I actually did experience this.  The week before my husband died, I came home from work and he'd drawn a warm bubble bath for me and lit fragranced candles in the bathroom.  He also poured me a glass of champagne and told me to relax for the night.  As I emerged from the bath, the combination of the hot water, the alcohol and the candles made me feel dizzy and I stopped my fall by putting my hand on the back of the bathroom door.  I felt as if I was having a small heart attack and my husband immediately came to the bathroom to ask if I was alright.  I told him I was fine and asked that he just give me a few minutes as I lumbered over to the bed and lay down.  He then jokingly said, "So how'd you kill your wife Mr. X?"  and he'd reply, "I was nice!"  We laughed about that and in a few minutes I was just fine. 

We had plans for Valentine's Day weekend the following week and were even planning an Easter getaway to The Finger Lakes.  And then, without warning my husband died at work just two days before Valentine's Day.  He suffered a massive and fatal heart attack and was gone minutes before I was able to get to the hospital.  You can imagine my shock and incredulity. 

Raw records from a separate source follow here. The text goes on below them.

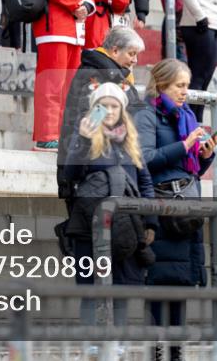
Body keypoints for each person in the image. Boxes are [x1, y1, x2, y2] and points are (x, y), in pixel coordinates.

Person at [135, 58, 217, 355]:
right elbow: (144, 159)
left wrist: (205, 154)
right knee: (160, 279)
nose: (186, 92)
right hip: (161, 205)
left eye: (187, 85)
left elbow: (190, 168)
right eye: (179, 86)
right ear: (162, 85)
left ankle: (176, 346)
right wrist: (183, 146)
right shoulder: (146, 113)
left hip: (187, 207)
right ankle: (159, 343)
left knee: (182, 280)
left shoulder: (186, 116)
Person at [63, 83, 157, 327]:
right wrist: (83, 141)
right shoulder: (83, 134)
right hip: (89, 225)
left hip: (126, 226)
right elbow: (71, 174)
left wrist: (150, 221)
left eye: (114, 106)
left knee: (121, 289)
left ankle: (118, 344)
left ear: (122, 110)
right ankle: (92, 344)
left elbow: (145, 183)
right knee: (91, 289)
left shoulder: (130, 140)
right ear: (94, 109)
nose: (109, 110)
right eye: (102, 106)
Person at [30, 0, 95, 151]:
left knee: (70, 85)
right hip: (53, 25)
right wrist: (76, 4)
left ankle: (63, 134)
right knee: (52, 83)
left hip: (74, 25)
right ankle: (46, 135)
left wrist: (86, 5)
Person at [57, 26, 144, 202]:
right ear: (115, 50)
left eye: (136, 55)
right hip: (92, 172)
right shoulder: (95, 76)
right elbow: (91, 121)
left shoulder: (114, 74)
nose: (135, 60)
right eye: (131, 54)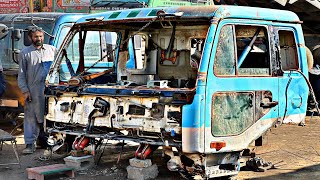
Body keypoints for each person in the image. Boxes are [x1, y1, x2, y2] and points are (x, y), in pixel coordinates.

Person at [18, 27, 56, 154]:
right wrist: (25, 91)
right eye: (36, 37)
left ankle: (47, 142)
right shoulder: (25, 53)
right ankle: (29, 144)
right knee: (31, 117)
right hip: (33, 90)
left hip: (50, 90)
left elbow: (58, 69)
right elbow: (21, 74)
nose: (38, 39)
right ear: (30, 38)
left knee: (49, 116)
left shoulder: (52, 50)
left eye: (40, 36)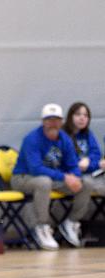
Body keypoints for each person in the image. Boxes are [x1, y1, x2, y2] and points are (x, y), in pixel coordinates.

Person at [11, 103, 94, 249]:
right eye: (49, 119)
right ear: (43, 122)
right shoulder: (32, 139)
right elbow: (35, 169)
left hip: (52, 178)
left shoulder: (65, 139)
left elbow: (72, 165)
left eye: (56, 119)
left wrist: (74, 177)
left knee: (85, 183)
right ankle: (42, 226)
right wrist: (65, 178)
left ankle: (71, 222)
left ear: (61, 121)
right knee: (43, 182)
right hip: (23, 178)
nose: (53, 123)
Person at [63, 102, 105, 196]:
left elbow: (96, 154)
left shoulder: (88, 134)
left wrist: (89, 159)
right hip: (75, 175)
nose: (82, 118)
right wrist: (96, 164)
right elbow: (72, 163)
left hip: (93, 172)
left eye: (86, 115)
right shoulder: (63, 136)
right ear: (70, 116)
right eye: (78, 114)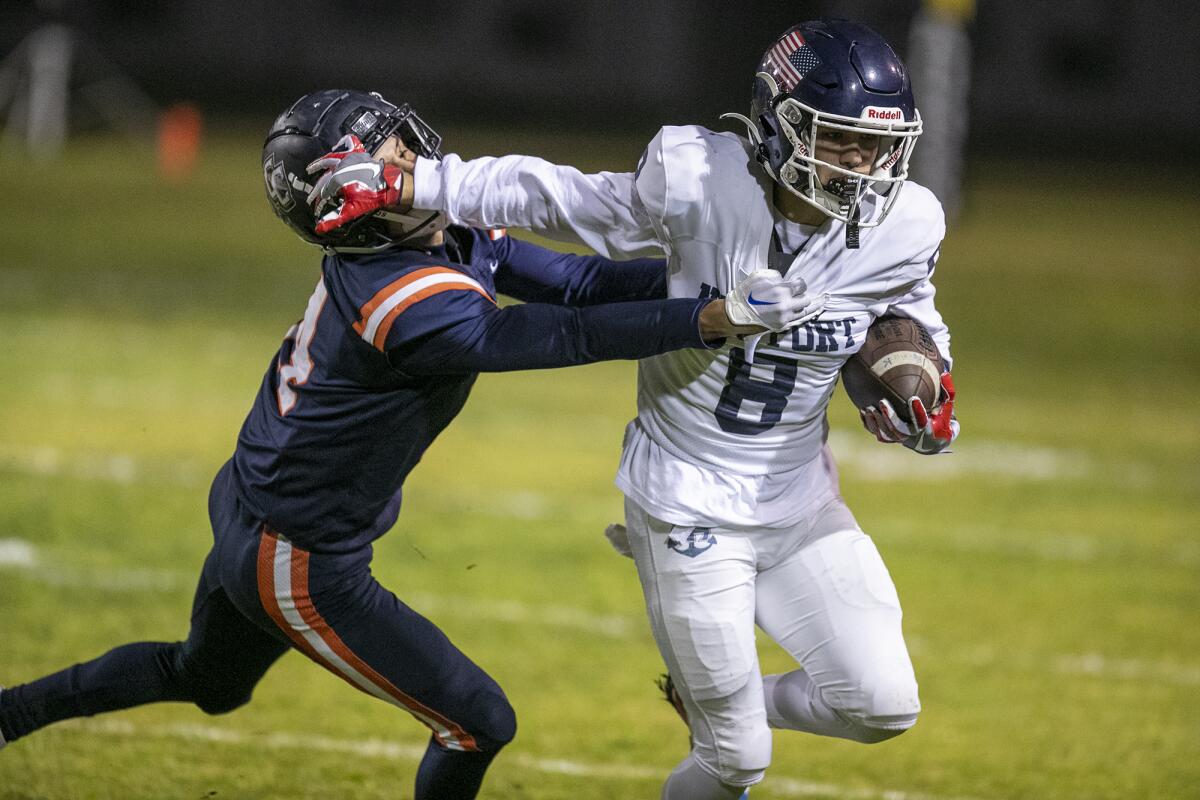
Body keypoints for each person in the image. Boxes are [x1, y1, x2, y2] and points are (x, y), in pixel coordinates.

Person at [0, 89, 825, 799]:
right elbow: (563, 332)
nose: (412, 161)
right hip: (296, 552)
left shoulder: (419, 236)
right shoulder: (404, 300)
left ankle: (10, 714)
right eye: (388, 157)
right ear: (351, 197)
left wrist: (717, 278)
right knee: (478, 722)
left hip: (255, 499)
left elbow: (577, 279)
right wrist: (707, 317)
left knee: (205, 683)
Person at [312, 20, 961, 800]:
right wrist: (422, 184)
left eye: (878, 146)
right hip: (687, 496)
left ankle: (717, 700)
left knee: (883, 705)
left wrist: (924, 387)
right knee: (736, 760)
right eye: (842, 141)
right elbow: (561, 197)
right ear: (782, 126)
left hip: (800, 499)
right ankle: (725, 719)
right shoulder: (702, 180)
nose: (866, 166)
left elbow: (906, 311)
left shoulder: (909, 221)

For a long while, I felt as if my husband took my place and that I was the one that was supposed to die.  I have a heart murmur, which my doctor told me to keep an eye on and I'd had a couple of incidents with chest pains and shortness of breath.  And yet, I'm fine now and he's gone.  There's no way I will ever know for sure until perhaps the day when my own turn comes to cross over. 

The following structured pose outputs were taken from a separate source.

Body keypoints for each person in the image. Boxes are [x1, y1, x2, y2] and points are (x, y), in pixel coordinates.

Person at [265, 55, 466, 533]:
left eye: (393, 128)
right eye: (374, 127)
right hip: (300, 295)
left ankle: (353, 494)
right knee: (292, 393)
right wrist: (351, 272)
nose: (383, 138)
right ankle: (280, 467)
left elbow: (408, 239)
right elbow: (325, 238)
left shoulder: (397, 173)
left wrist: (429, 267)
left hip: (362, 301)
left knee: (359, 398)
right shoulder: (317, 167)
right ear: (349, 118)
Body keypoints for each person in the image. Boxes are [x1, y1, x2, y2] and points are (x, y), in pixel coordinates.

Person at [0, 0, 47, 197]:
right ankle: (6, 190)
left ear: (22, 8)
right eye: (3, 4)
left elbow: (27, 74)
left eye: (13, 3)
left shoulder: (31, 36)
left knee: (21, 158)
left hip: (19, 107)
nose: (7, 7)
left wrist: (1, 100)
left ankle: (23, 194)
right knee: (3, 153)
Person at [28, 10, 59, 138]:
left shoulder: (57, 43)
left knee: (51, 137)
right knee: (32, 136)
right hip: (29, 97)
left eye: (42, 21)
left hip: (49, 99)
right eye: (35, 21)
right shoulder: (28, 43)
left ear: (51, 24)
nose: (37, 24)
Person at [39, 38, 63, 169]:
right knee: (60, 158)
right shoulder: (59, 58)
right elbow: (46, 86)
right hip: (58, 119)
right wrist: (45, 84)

A friend of ours lost his firstborn son at the tender age of 3.  He simply went to sleep and never woke up.  That friend shared something a priest said to him when he was in the early stages of grieving and that is, "There is no way out, only a way through."  Things don't always make sense to us and perhaps we are not yet meant to see the big picture.  We must simply go forward on our journey as best we can and learn along the way.  Make no mistake and it's not an easy path.  This journey is filled with many twists, turns and there is no map.

The best advice I can offer you is to take one moment at a time and to live the life that your sweet wife would wish for you.  The love we have for our spouses, thankfully, never dies despite their physical demise.

Hi Nieta and everyone. I love that! About no way out, only a way through. That is so wonderful a way to describe this journey.
Thank you for sharing that.
Dan, i loved your story about New Orleans. Mike and i actually planned 3 trips to New Orleans, we really wanted to go there, and all three trips were cancelled within 24-48 hrs prior to us leaving. Im sorry we never had chance to go together, but i look forward to going there in future.

Hi Steve,

We gather bits of wisdom along the way and sharing that helps us each get further along.   I'm glad you found it helpful.

New Orleans is a fun and wonderful place and you should definitely make it a point to visit.  One of the many things Patrick and I did while there was take an airboat ride at sunset.  Yes the waters are indeed riddled with gators and at sunset, you can see their eyes glowing red in the water.  The guides provide goggles to avoid any bug splats as the airboat can glide over the swampy water rather quickly.  It may sound funny and a little off-putting to some, but we had the greatest time!  And, watching the sunset through the swamp trees is a beautiful sight to behold!

http://www.airboatadventures.com/swamp-tours?gclid=COC72JmehtQCFQSH...

BTW, if you have a sweet tooth, order the bread pudding soufflé with whiskey sauce at Commander's Palace.  Sooooo good!!!

Wishing everyone peace, strength and a truly beautiful day!